Так выясняется, что Жозефине, собственно, не того и нужно, на что она, по ее словам, претендует. Человек разумный, она не отлынивает от работы, в нашем народе о лежебоках и слыхом не слыхали; добейся она даже своего, она бы ни в чем не изменила образа жизни, работа не мешала бы ей петь, да и пела бы она ничуть не лучше; единственное, что ей нужно, это публичное, непререкаемое, непреходящее признание ее искусства, такое признание, которое неизмеримо превышало бы все известное в этом смысле до сих пор. Но хотя все прочие блага кажутся Жозефине достижимыми, это ей упорно не дается. Может быть, ей надо было с самого начала повести борьбу в другом направлении; может быть, она уже и сама осознала свою ошибку; но путь назад ей закрыт, отступать поздно, это значило бы отречься от себя; поневоле приходится ей с этим пасть или победить.
Если бы у Жозефины, как она уверяет, были враги, они могли бы, и пальцем не шевеля, с усмешкой наблюдать эту борьбу. Но у нее нет врагов, а найдись даже у кого-нибудь что ей возразить — не важно: вся борьба в целом никому не доставляет удовольствия. Народ занимает в ней такую бесстрастную, судейскую позицию, какая ему и несвойственна и наблюдается у нас разве только очень редко. И если даже кто-нибудь в этом частном случае и одобряет позицию народа, то мысль, что это же может постигнуть его, отравляет ему всякую радость. В отказе народа, как и в требовании Жозефины, речь, таким образом, идет не о существе вопроса, а о том, что народ может вдруг отгородиться от одного из своих сынов глухой стеной, тем более непроницаемой, что он еще недавно проявлял о нем — мало сказать, отеческую — поистине самозабвенную заботу.

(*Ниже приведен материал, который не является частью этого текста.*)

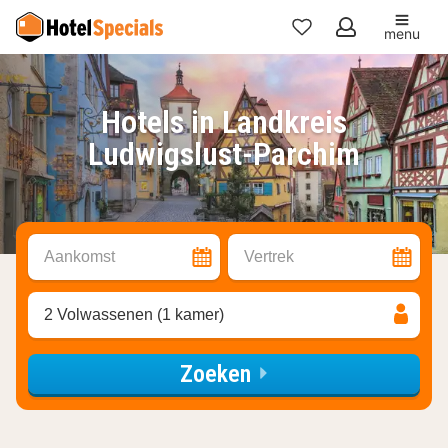
menu
Mijn
favorieten
Hotels in Landkreis
Ludwigslust-Parchim
Aankomst
Vertrek
2 Volwassenen (1 kamer)
Zoeken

Будь это не народ, а отдельный человек, можно было бы обвинить его в сомнительной игре: он якобы лишь для виду уступал Жозефине, прикрывая этим свое неугасимое желание в некий прекрасный день покончить со всякими поблажками; он и шел-то на них в твердом намерении рано или поздно положить им предел и уступал даже больше, чем следует, чтобы ускорить дело — то есть, вконец избаловав Жозефину, подвигая ее на все новые и новые причуды, дождаться и этого наипоследнего требования, а уж тогда, как он и собирался, окончательно поставить ее на место. На самом деле ничего этого нет: народу не нужны такие уловки, не говоря уж о том, что он действительно почитает Жозефину и не раз это доказал; к тому же требование Жозефины так несуразно, что даже ребенок мог бы ей предсказать, чем все кончится. Возможно, догадки эти не чужды и самой Жозефине и придают ее обиде особенную горечь.